SEATTLE--A few days earlier, Victoria Sencerbox would have been wiped out by a walk down the hospital corridor. But two days after heart surgery, "I couldn't be happier. I really couldn't be happier," she said.

Victoria is the latest patient to undergo a breakthrough combination of therapies: a less invasive heart surgery and something called conscious sedation. Instead of general anesthesia, she was groggy but awake while doctors operated on her heart.

"If a patient wants to be awake, they can, and we can talk to them, interact with them and at the same time make sure they're pain free," explained Dr Sameer Gafoor of the Swedish Heart and Vascular Institute. "People are up earlier, they have less risk of pneumonia, less risk of infection, mobilized and getting back to what they want to do at a quicker fashion."

Victoria was a high risk patient, and open heart surgery wasn't an option. Instead, her surgeons used a procedure called TAVR, replacing her aortic valve without cutting open her chest.

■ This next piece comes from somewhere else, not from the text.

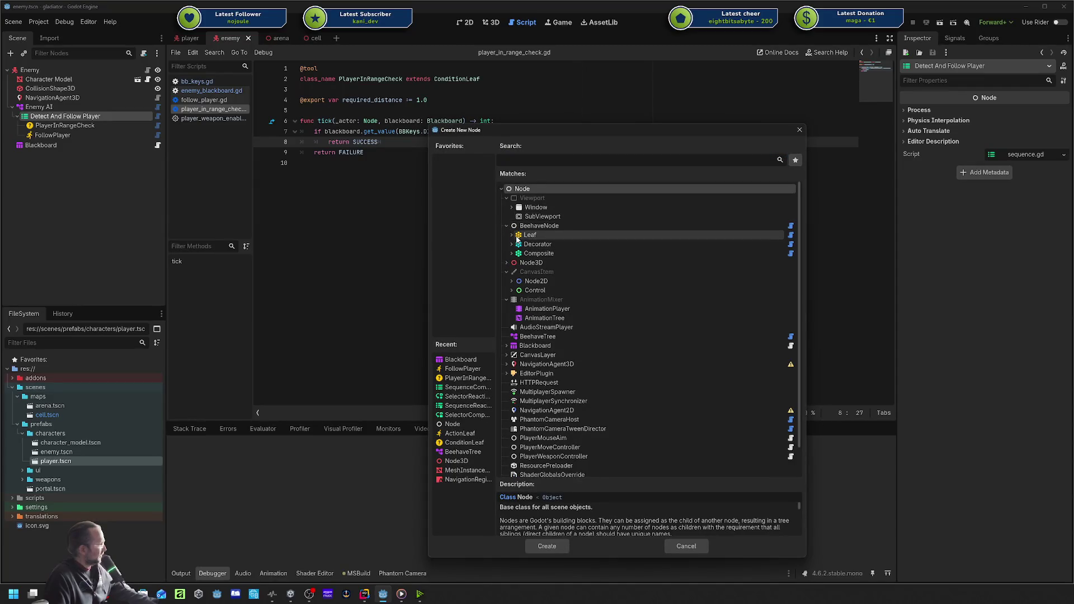
click(521, 235)
click(512, 235)
click(517, 255)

"This one is delivered through one of the blood vessels in the body," described Dr Patrick Ryan. "It gets inserted through the existing valve, the native valve, which is diseased, gets pushed out of the way in essence and the new valve is deployed."

While that was happening, surgeons could better evaluate Victoria. Her mother died of a stroke after heart surgery. But Victoria's recovery was completely different.

"Oh my gosh, the surgery was a little bit after 11 and by 3 o'clock I was talking. It was great. It was great. No pain," she said.

No pain, and hardly a delay getting back to life. Two days after surgery, Victoria was headed home.